• What the task requires:
Only lines containing the word "vida" are needed; pull them out of the material.

• Given records:
——

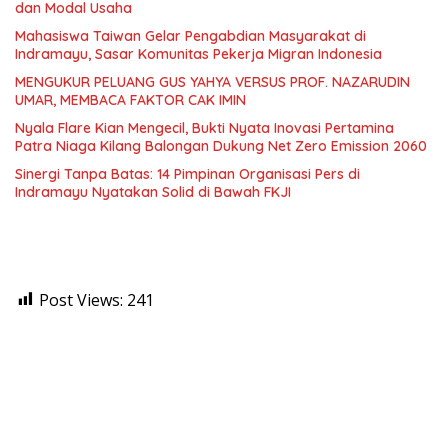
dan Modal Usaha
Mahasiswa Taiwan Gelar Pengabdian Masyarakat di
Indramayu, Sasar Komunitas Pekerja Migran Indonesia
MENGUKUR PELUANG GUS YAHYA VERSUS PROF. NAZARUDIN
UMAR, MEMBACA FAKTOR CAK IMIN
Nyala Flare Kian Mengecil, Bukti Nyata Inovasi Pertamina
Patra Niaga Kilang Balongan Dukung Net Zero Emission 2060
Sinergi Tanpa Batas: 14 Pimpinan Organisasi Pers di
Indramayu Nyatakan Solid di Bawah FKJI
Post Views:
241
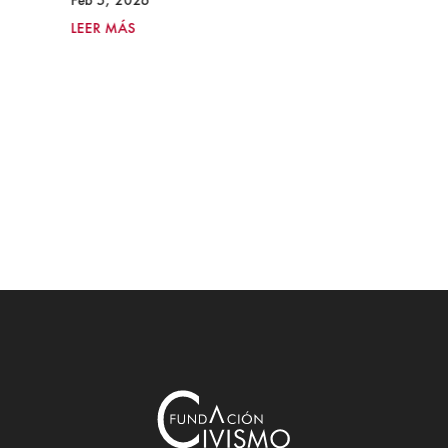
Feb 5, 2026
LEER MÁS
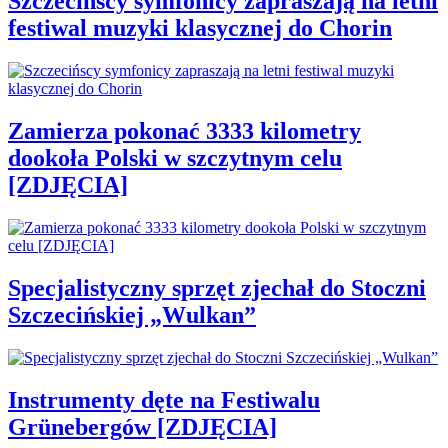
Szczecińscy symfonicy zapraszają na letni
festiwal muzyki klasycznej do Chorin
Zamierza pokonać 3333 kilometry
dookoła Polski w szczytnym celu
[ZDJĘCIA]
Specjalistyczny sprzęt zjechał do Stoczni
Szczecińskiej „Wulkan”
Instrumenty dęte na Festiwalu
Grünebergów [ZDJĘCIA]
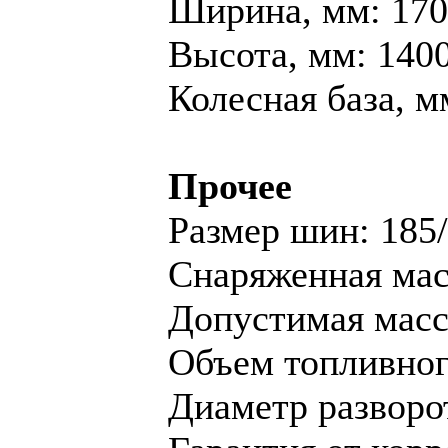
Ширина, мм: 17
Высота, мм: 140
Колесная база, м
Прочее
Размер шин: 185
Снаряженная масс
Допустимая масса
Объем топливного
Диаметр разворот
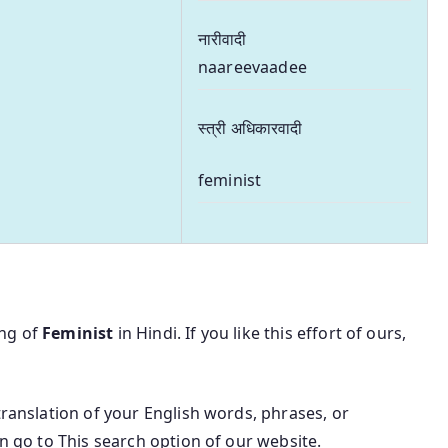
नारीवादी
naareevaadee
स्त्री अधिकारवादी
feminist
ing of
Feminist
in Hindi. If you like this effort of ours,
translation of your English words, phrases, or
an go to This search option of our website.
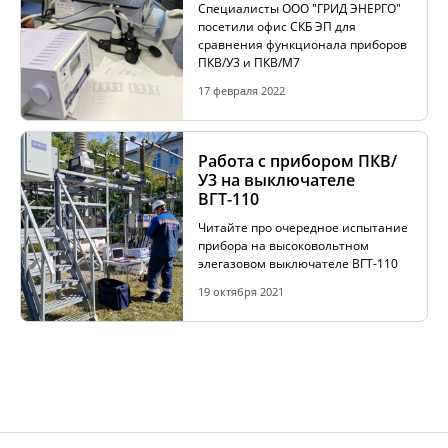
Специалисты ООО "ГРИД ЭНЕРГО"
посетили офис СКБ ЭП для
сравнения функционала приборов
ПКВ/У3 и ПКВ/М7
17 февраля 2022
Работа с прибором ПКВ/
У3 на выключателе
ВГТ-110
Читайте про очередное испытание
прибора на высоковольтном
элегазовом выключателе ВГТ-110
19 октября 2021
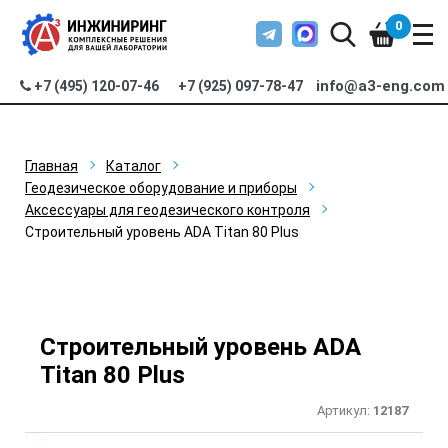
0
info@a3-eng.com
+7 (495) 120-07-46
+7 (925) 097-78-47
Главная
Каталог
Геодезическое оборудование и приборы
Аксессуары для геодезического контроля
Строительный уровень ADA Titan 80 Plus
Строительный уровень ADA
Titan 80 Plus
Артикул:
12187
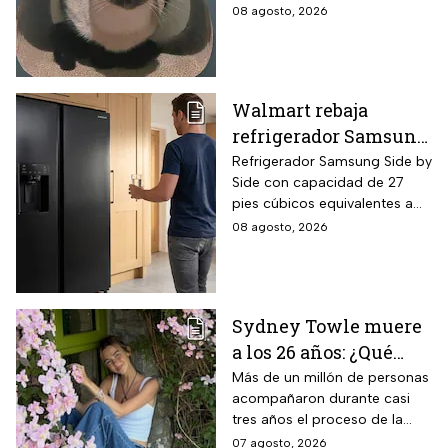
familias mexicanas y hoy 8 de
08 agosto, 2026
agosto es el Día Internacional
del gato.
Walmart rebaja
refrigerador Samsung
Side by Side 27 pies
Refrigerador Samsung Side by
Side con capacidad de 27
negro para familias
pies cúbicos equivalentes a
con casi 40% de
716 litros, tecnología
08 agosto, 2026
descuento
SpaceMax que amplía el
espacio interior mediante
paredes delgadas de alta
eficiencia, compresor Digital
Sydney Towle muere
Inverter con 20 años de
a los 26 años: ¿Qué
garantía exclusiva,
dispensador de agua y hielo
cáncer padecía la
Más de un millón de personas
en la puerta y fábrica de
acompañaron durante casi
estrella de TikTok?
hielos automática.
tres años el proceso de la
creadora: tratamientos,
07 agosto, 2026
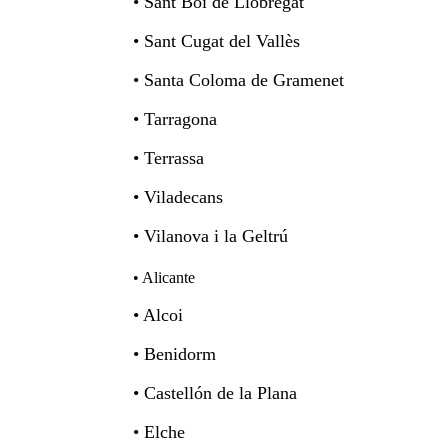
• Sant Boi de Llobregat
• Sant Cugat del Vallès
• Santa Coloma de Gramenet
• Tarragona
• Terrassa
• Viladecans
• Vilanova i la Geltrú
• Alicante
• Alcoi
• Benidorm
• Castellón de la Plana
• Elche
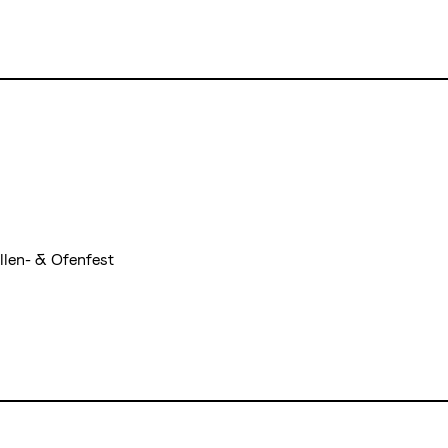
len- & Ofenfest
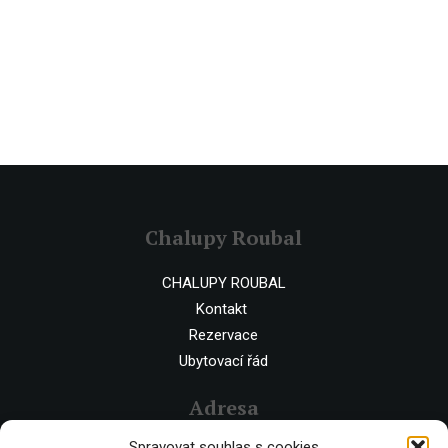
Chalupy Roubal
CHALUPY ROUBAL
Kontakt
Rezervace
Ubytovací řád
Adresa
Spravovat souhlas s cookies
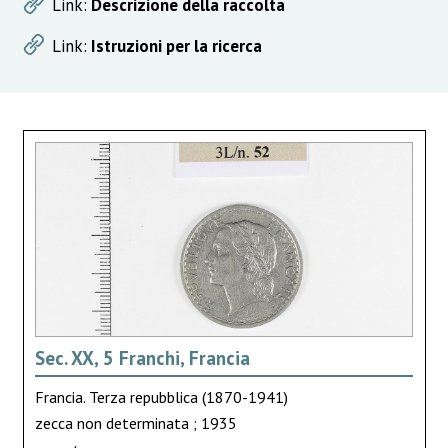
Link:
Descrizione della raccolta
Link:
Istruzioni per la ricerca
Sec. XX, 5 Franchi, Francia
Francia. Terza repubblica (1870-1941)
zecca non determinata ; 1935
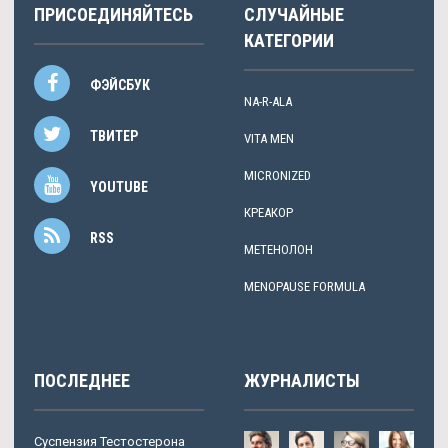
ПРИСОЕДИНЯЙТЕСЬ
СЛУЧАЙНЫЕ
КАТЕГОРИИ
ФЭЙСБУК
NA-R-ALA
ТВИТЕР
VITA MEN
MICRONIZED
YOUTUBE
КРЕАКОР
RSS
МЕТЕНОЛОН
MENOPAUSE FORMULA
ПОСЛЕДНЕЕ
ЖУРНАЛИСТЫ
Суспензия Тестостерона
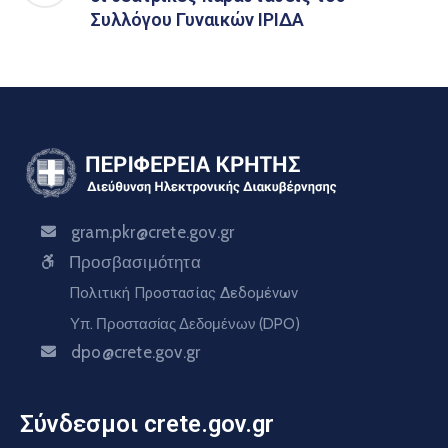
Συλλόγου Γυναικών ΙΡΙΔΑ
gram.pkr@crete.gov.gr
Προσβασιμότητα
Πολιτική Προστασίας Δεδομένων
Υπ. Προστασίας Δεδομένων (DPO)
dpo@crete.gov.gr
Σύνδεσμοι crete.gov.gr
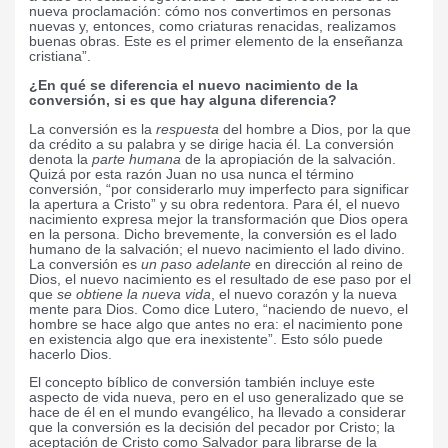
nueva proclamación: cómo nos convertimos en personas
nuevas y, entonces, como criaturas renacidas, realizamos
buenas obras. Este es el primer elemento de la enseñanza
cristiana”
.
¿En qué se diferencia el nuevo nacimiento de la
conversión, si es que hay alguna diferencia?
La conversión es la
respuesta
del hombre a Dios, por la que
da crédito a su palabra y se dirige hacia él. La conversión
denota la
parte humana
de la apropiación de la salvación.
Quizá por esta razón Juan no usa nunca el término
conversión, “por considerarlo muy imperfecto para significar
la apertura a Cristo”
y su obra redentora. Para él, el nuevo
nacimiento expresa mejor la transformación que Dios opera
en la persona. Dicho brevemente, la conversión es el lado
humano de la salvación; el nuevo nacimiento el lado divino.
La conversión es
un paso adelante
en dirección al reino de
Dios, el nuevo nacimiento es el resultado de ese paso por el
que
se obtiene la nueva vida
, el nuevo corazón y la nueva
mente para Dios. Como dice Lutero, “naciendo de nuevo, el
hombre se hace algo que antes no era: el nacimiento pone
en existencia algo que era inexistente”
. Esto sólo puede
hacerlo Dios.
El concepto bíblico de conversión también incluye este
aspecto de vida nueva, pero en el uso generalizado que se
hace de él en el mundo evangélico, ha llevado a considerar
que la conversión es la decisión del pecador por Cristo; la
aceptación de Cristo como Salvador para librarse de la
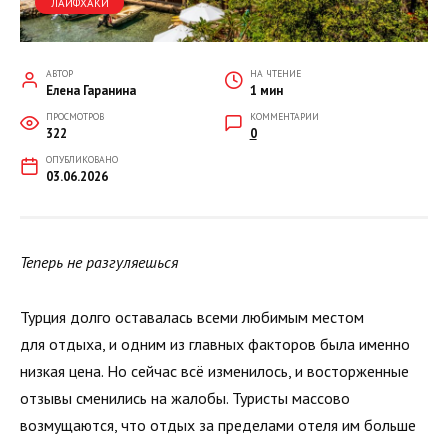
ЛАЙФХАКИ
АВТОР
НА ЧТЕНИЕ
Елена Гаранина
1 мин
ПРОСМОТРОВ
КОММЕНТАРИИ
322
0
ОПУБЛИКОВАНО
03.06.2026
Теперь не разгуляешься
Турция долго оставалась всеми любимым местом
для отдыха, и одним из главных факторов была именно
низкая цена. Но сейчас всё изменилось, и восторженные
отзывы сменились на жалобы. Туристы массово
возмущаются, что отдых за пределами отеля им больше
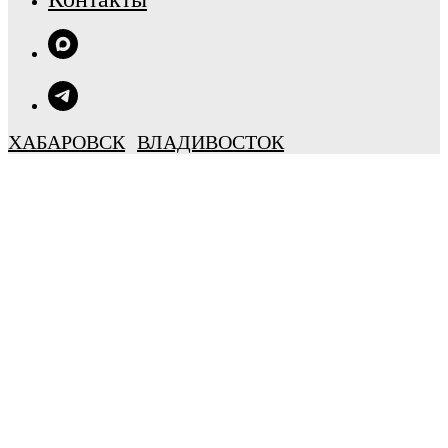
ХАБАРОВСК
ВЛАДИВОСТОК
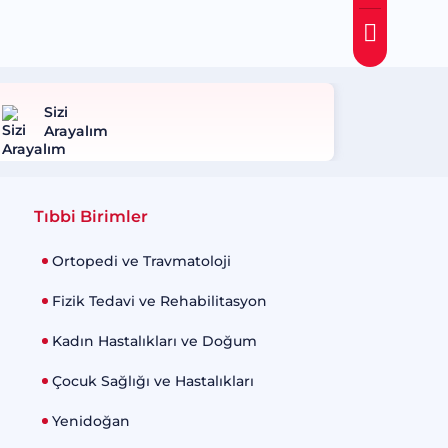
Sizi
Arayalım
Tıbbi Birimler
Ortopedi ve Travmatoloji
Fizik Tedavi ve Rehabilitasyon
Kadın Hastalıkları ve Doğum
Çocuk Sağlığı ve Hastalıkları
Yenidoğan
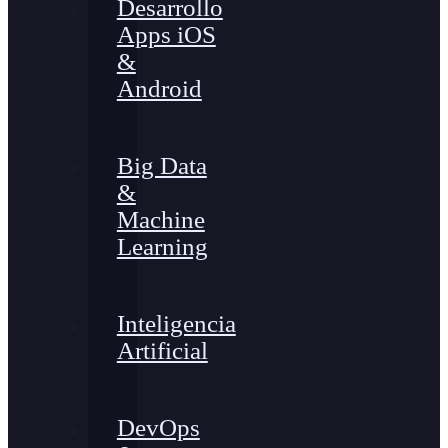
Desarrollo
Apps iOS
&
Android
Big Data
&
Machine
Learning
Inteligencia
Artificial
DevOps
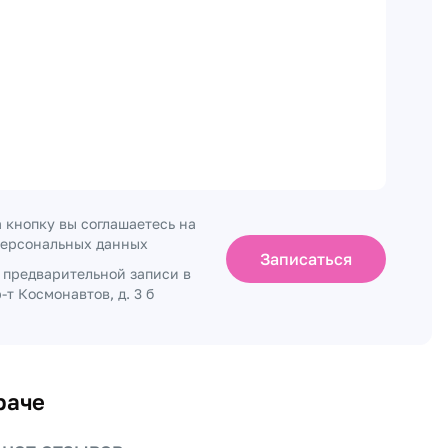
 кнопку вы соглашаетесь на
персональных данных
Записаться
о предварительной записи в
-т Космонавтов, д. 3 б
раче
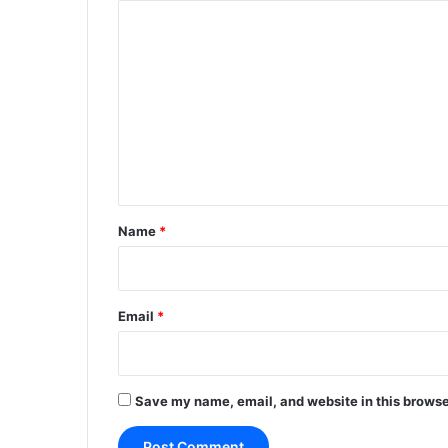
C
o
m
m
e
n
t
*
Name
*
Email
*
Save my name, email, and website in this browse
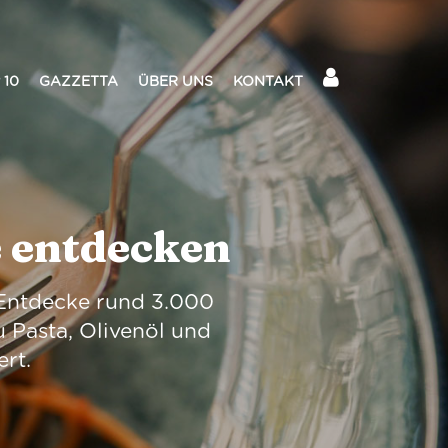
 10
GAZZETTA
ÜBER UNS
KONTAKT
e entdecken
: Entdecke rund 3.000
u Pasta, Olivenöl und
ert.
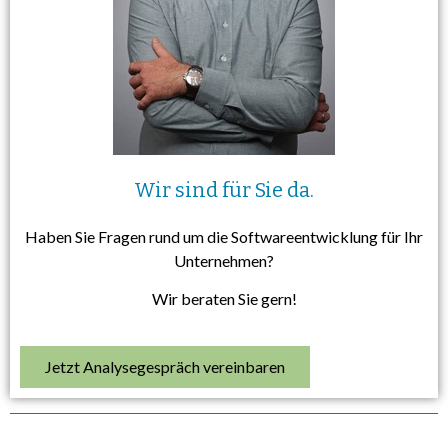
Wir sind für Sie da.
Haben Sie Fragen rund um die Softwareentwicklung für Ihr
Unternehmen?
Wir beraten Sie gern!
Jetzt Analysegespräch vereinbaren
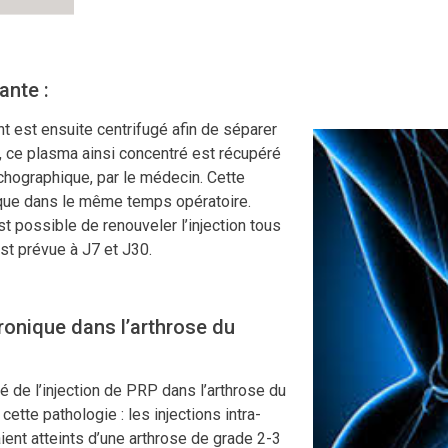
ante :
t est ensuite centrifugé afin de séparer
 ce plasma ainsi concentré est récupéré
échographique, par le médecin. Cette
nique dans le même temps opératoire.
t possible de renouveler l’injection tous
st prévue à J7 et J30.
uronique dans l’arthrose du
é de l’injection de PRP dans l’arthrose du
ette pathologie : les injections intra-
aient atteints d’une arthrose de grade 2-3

——

• Answer space:
se obtiene la nueva vida
aspecto de vida nueva, pero en el uso generalizado que se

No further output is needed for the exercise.